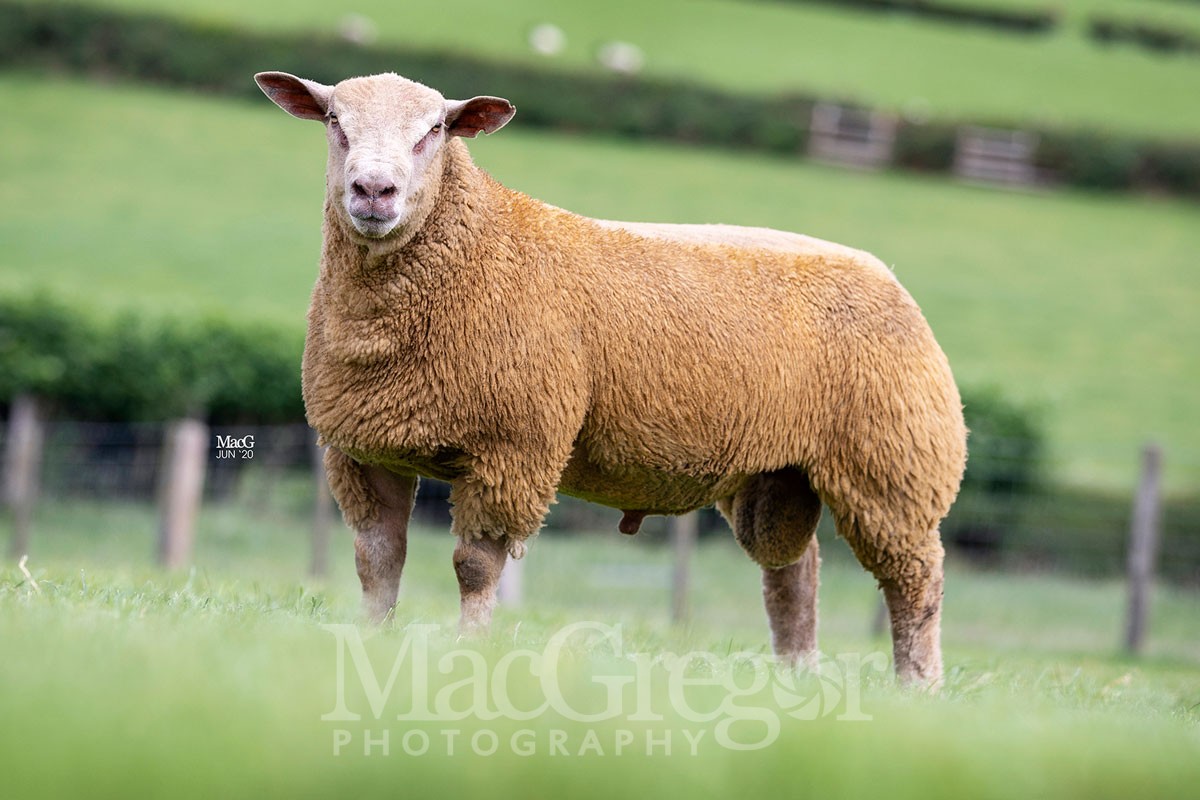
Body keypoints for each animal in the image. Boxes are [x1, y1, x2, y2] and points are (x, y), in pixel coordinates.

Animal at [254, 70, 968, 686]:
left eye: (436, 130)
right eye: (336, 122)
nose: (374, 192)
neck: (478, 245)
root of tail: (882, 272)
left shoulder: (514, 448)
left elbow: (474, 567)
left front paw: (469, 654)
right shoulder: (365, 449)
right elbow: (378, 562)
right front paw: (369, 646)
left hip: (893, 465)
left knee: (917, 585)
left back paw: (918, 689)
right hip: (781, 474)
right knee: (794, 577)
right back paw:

--

Everything in the material above is to be reproduced exactly, pictures aside.

▸ **Solved exercise**:
Body keypoints for each animal in the image. Boxes are [x1, y1, x2, y2] and points are (x, y), in pixel coordinates.

Animal at [254, 70, 968, 686]:
left eye: (436, 130)
right eye: (336, 122)
nose: (374, 192)
neck: (478, 245)
root of tail: (882, 272)
left shoulder: (514, 448)
left elbow: (474, 567)
left front paw: (469, 654)
right shoulder: (365, 449)
right elbow: (378, 562)
right front paw: (369, 646)
left hip: (893, 465)
left knee: (917, 585)
left back paw: (918, 689)
right hip: (781, 474)
right knee: (794, 577)
right back paw:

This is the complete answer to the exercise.